The Los Gatos, California-based company reported second quarter revenue of $356.1 million with an adjusted net loss of 35 cents per share. Analysts were expecting the company to report revenue of $312 million with an adjusted net loss of 50 cents per share.
Roku initially rose as much as 5% after hours, but at last check, shares were up 0.8% to $166.85.
Average revenue per user rose 18% year over year to $24.92 with the number of active accounts rising 41% to 43 million.
Roku said that demand for its streaming devices increased following the start of shelter-at-home orders in mid-March as the coronavirus pandemic spread.
For the third quarter, the company declined to provide guidance due to uncertainty surrounding the virus, but analysts are expecting revenue of $341.76 million with a net loss of 49 cents per share.

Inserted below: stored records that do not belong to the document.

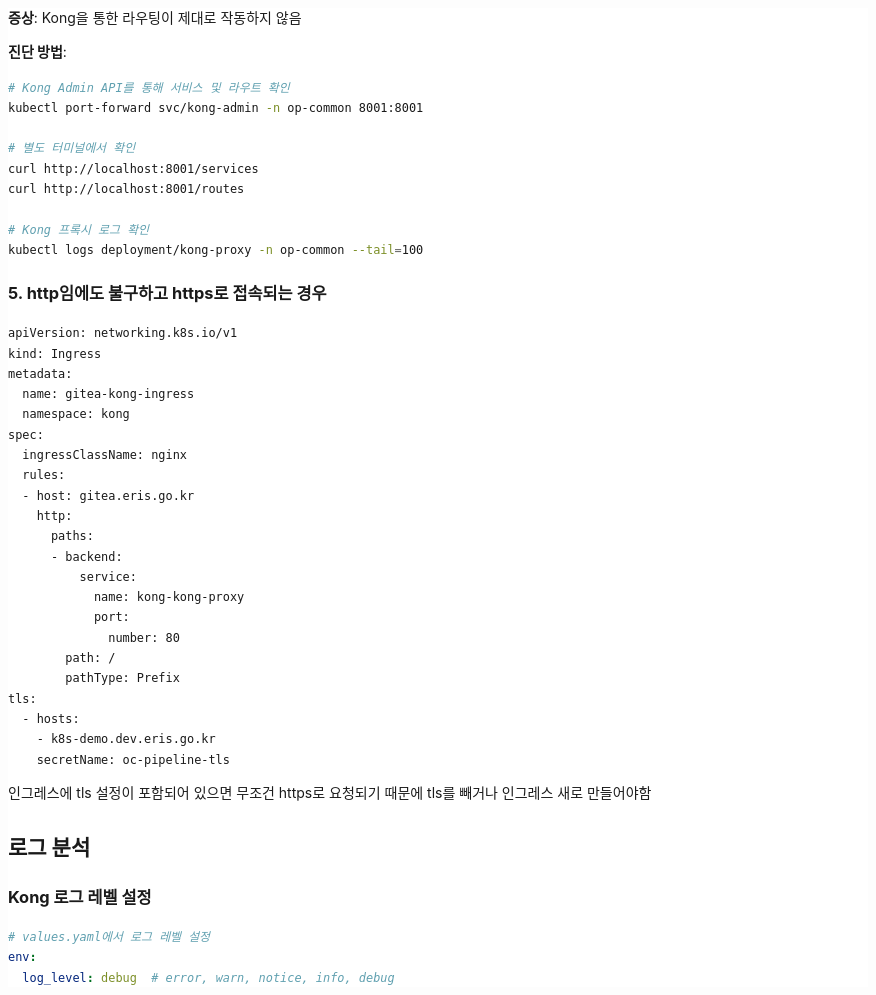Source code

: **증상**: Kong을 통한 라우팅이 제대로 작동하지 않음

**진단 방법**:

```bash
# Kong Admin API를 통해 서비스 및 라우트 확인
kubectl port-forward svc/kong-admin -n op-common 8001:8001

# 별도 터미널에서 확인
curl http://localhost:8001/services
curl http://localhost:8001/routes

# Kong 프록시 로그 확인
kubectl logs deployment/kong-proxy -n op-common --tail=100
```

### 5. http임에도 불구하고 https로 접속되는 경우

```
apiVersion: networking.k8s.io/v1
kind: Ingress
metadata:
  name: gitea-kong-ingress
  namespace: kong
spec:
  ingressClassName: nginx
  rules:
  - host: gitea.eris.go.kr
    http:
      paths:
      - backend:
          service:
            name: kong-kong-proxy
            port:
              number: 80
        path: /
        pathType: Prefix
tls:
  - hosts:
    - k8s-demo.dev.eris.go.kr
    secretName: oc-pipeline-tls
```

인그레스에 tls 설정이 포함되어 있으면 무조건 https로 요청되기 때문에 tls를 빼거나 인그레스 새로 만들어야함

## 로그 분석

### Kong 로그 레벨 설정

```yaml
# values.yaml에서 로그 레벨 설정
env:
  log_level: debug  # error, warn, notice, info, debug
```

The company also announced that Steve Louden will be staying on as CFO after the company initially announced in December that he would be relocating and leaving the company.
Roku also said that while it does not expect television ad spend to return until "well into 2021," it remains confident in its ability to grow its ad business, though at a slower pace than was expected prior to the pandemic.
This growth will be a result of television ad spend and viewers migrating to streaming.
Roku finished Wednesday's session down 0.61% to $165.42. The stock is trading near its all-time closing high of $169.86.